Test 5: Error Handling
What happens when you try to click a non-existent element?
| Tool | Error Quality | Helpful Hint |
|---|---|---|
| Playwriter | ”Timeout 3000ms exceeded, waiting for locator…” | Shows call log |
| Agent-Browser | ”Element not found or not visible" | "Run ‘snapshot’ to see current page elements” |
| Claude in Chrome | ”No element found with reference" | "element may have been removed” |
All three handle errors gracefully. Agent-Browser’s suggestion to run snapshot is particularly helpful.
Feature Comparison
Here’s the full feature matrix:
| Feature | Playwriter | Agent-Browser | Claude in Chrome |
|---|---|---|---|
| Interface | MCP | CLI | MCP |
| Browser | User’s Chrome | Fresh Chromium | User’s Chrome |
| Auth/Cookies | Your session | Clean slate | Your session |
| Accessibility Snapshot | Rich, searchable | YAML format | Flat tree |
| Screenshot + Labels | Vimium-style | Plain only | Had errors |
| Natural Language Find | No | No | Yes (needs API key) |
| GIF Recording | No | No | Yes |
| CDP/Debugger Access | Full | No | No |
| Network Interception | Yes | No | Read-only |
| Good for Scripts/CI | Needs MCP | Perfect | Needs MCP |
When to Use Each
Use Playwriter when:
- You need visual debugging with labeled screenshots
- You want to intercept network requests
- You need CDP access (debugger, CSS inspection)

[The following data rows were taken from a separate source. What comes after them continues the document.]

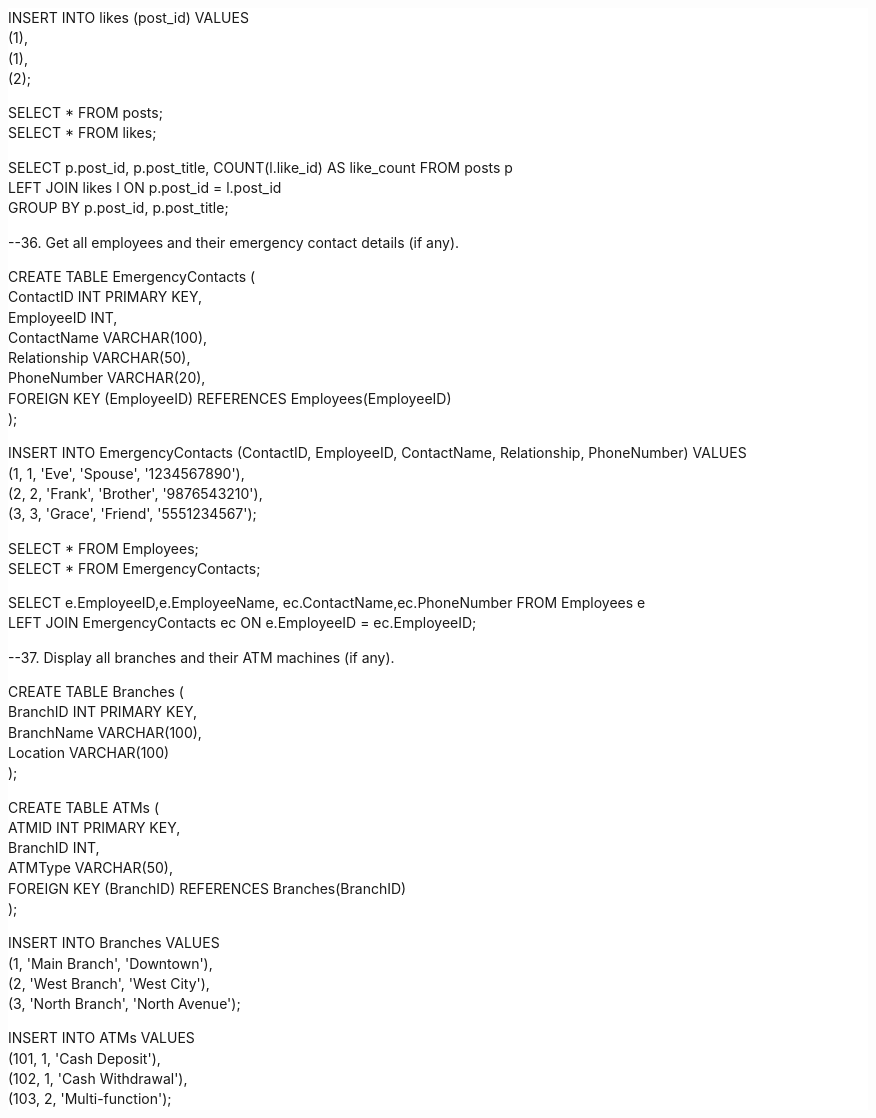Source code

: INSERT INTO likes (post\_id) VALUES  
(1),  
(1),  
(2);

SELECT \* FROM posts;  
SELECT \* FROM likes;

SELECT p.post\_id, p.post\_title, COUNT(l.like\_id) AS like\_count FROM posts p  
LEFT JOIN likes l ON p.post\_id \= l.post\_id  
GROUP BY p.post\_id, p.post\_title;

\--36. Get all employees and their emergency contact details (if any).

CREATE TABLE EmergencyContacts (  
    ContactID INT PRIMARY KEY,  
    EmployeeID INT,  
    ContactName VARCHAR(100),  
    Relationship VARCHAR(50),  
    PhoneNumber VARCHAR(20),  
    FOREIGN KEY (EmployeeID) REFERENCES Employees(EmployeeID)  
);

INSERT INTO EmergencyContacts (ContactID, EmployeeID, ContactName, Relationship, PhoneNumber) VALUES  
(1, 1, 'Eve', 'Spouse', '1234567890'),  
(2, 2, 'Frank', 'Brother', '9876543210'),  
(3, 3, 'Grace', 'Friend', '5551234567');

SELECT \* FROM Employees;  
SELECT \* FROM EmergencyContacts;

SELECT e.EmployeeID,e.EmployeeName, ec.ContactName,ec.PhoneNumber FROM Employees e  
LEFT JOIN EmergencyContacts ec ON e.EmployeeID \= ec.EmployeeID;

\--37. Display all branches and their ATM machines (if any).

CREATE TABLE Branches (  
    BranchID INT PRIMARY KEY,  
    BranchName VARCHAR(100),  
    Location VARCHAR(100)  
);

CREATE TABLE ATMs (  
    ATMID INT PRIMARY KEY,  
    BranchID INT,  
    ATMType VARCHAR(50),  
    FOREIGN KEY (BranchID) REFERENCES Branches(BranchID)  
);

INSERT INTO Branches VALUES  
(1, 'Main Branch', 'Downtown'),  
(2, 'West Branch', 'West City'),  
(3, 'North Branch', 'North Avenue');

INSERT INTO ATMs VALUES  
(101, 1, 'Cash Deposit'),  
(102, 1, 'Cash Withdrawal'),  
(103, 2, 'Multi-function');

- Working in an MCP-enabled AI conversation
- You need your logged-in browser session
Use Agent-Browser when:
- Writing automation scripts
- CI/CD pipelines
- Maximum speed matters
- No MCP setup available
- Simple, straightforward automation
Use Claude in Chrome when:
- You need GIF recording for demos
- Natural language element finding (with API key)
- Quick ad-hoc browser tasks
- You want a simpler API than Playwriter
Setup
All three are easy to install:
# Playwriter - requires browser extension + MCP server
npx playwriter
# Agent-Browser
bun add -g agent-browser
agent-browser install # Downloads Chromium
# Claude in Chrome - install the browser extension
# Then connect via MCP
My Recommendation
For AI agent development, Playwriter wins. The labeled screenshots are a game-changer for visual debugging, and the CDP access gives you deep browser control when you need it.
For automation scripts, Agent-Browser is the better choice. It’s fast, simple, and doesn’t require MCP infrastructure.
Claude in Chrome is approachable but had reliability issues in my testing. The GIF recording feature is nice for demos, but I’d wait for it to mature before relying on it for production workflows.
The good news: all three tools work, and you can use them together. I have Playwriter for in-conversation debugging and Agent-Browser for scripts. They complement each other well.
Methodology
These tests were run on a MacBook Pro (M-series) with a stable internet connection. Times are approximate and will vary based on network conditions and page complexity.
I used Claude Code to orchestrate the tests, which adds some overhead to all measurements. The relative comparisons should be accurate even if absolute numbers vary in your environment.